-- start EXCERPTED PASSAGE --

Re: Redesign of the relax data model: 3. Molecules, residues, and spins -- January 15, 2007

On Mon, 2007-01-15 at 20:45 +1100, Edward d'Auvergne wrote:

  It will be up to the spin-specific function passed in by the calling
  function to handle the 'spin.select' value.  Because of the 
complexity
  of the loop, the use of this single 'spin_loop()' function will 
simplify
  the relax code base, will minimise potential bugs, and will simplify
  future changes to the relax data model (if necessary).


use of an iterator object will provide flexibility as iterators can be
wrapped filtered and generally mucked about with using pythons loops
and iter tools. Whats more they are  doddle to code as all you do is
write an ordinary function and call yield with a value each time you
have  identified a selected spin
(http://www.python.org/dev/peps/pep-0255/).... This also allows
arbitrary selection to be added as wrapper iterators or filtered
iterators


The UCSF selection syntax is sufficiently powerful for all relax needs,
as well as being simple and well known amongst potential users. It seems
like an excellent alternative to the current spin selection methods.
Coding the parser as an iterator is also a good idea.


Agreed.  Before we go down the path of the Molmol/UCSF syntax, is
there another more intuitive syntax used by other NMR software?

-- end EXCERPTED PASSAGE --

» **TO BE DONE**
1 – Duplicate a stretch of the relax data model thread word for word: begin at the words "The UCSF selection" and stop after "other NMR software?".
2 – Pick up the relax data model thread after its final sentence and keep writing it.
The listing has no role in any of this.

-- start DATA EXCERPT --

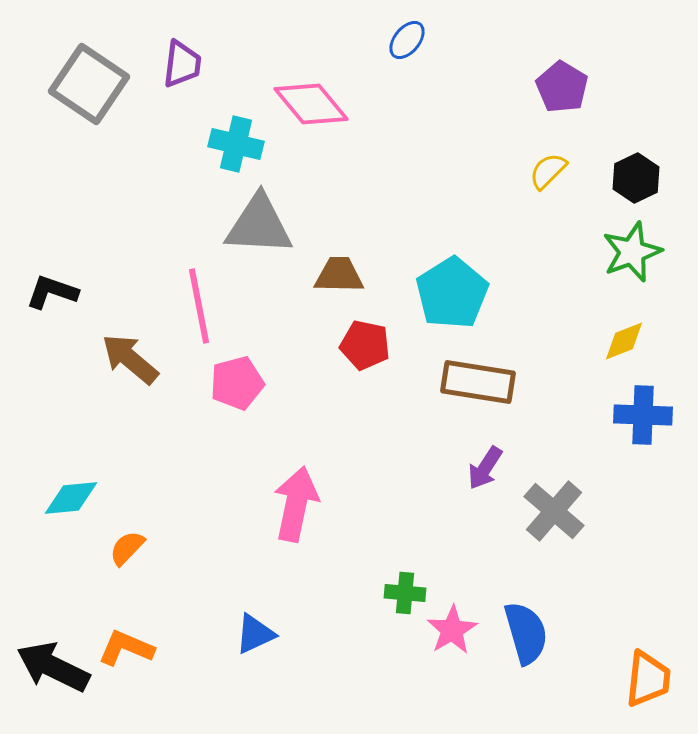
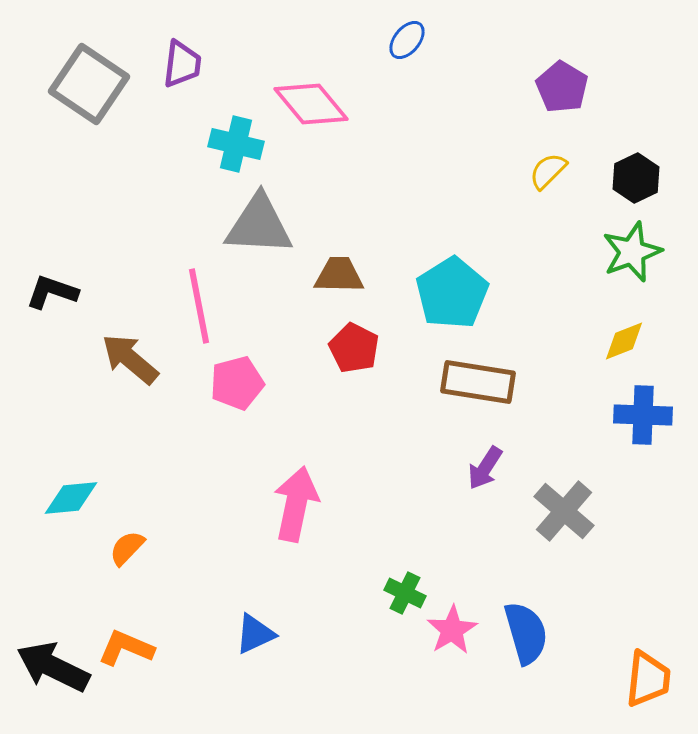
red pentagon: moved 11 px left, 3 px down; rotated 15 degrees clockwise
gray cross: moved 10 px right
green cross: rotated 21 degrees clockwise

-- end DATA EXCERPT --

» **ANSWER SET**
1 –
The UCSF selection syntax is sufficiently powerful for all relax needs,
as well as being simple and well known amongst potential users. It seems
like an excellent alternative to the current spin selection methods.
Coding the parser as an iterator is also a good idea.


Agreed.  Before we go down the path of the Molmol/UCSF syntax, is
there another more intuitive syntax used by other NMR software?

2 –
To extend things a bit further, we could incorporate all of this with a
functor similar to that proposed for handling multiple run selections
(https://mail.gna.org/public/relax-devel/2007-01/msg00013.html and
https://mail.gna.org/public/relax-devel/2007-01/msg00020.html ). Of
course the spin functor would opperate at a different level of code to
the run functor - whereas all user functions would be instances of the
run functor, only certain internal functions (those that act on a single
spin) would be instances of the spin functor.


The user functions are instances of the run functor?  Do you mean the
functions called by the user functions are instances?


No. In my interpretation of Gary's initial suggestion (gary:
https://mail.gna.org/public/relax-devel/2007-01/msg00013.html and me:
https://mail.gna.org/public/relax-devel/2007-01/msg00020.html ), each
relax user command is an instance of a functor which catches the runs
argument if passed, impliments the run loop (or run stack in Gary's
implimentation), and calls the relevant function in prompt/

Then all internal relax functions act only on the current run.

Because spin selection is used differently by different relax functions,
and because there is no concept of a 'current spin', my suggestion of a
spin functor lacks the generality and elegance of Gary's idea, but it
might still be worth considering for its code simplification potential.
There are plenty of functions in relax that opperate on a single spin,
and there will be plenty of occasions where we need to code something
like:

for spin in spin_loop(selection):
    do_something(spin)

The spin functor idea is simply that this code can be replaced with:

do_something(selection)

where the 'function' do_something is in fact an instance of the spin
functor:

class Spin_command():
    def __init__(self, function):
        self.function = function
    def __call__(self, *args, **kwds):
        if 'selection' in kwds.keys():
            selection = kwds['selection']
            del kwds['selection']
            for spin in spin_loop(selection):
                args.insert(0, spin)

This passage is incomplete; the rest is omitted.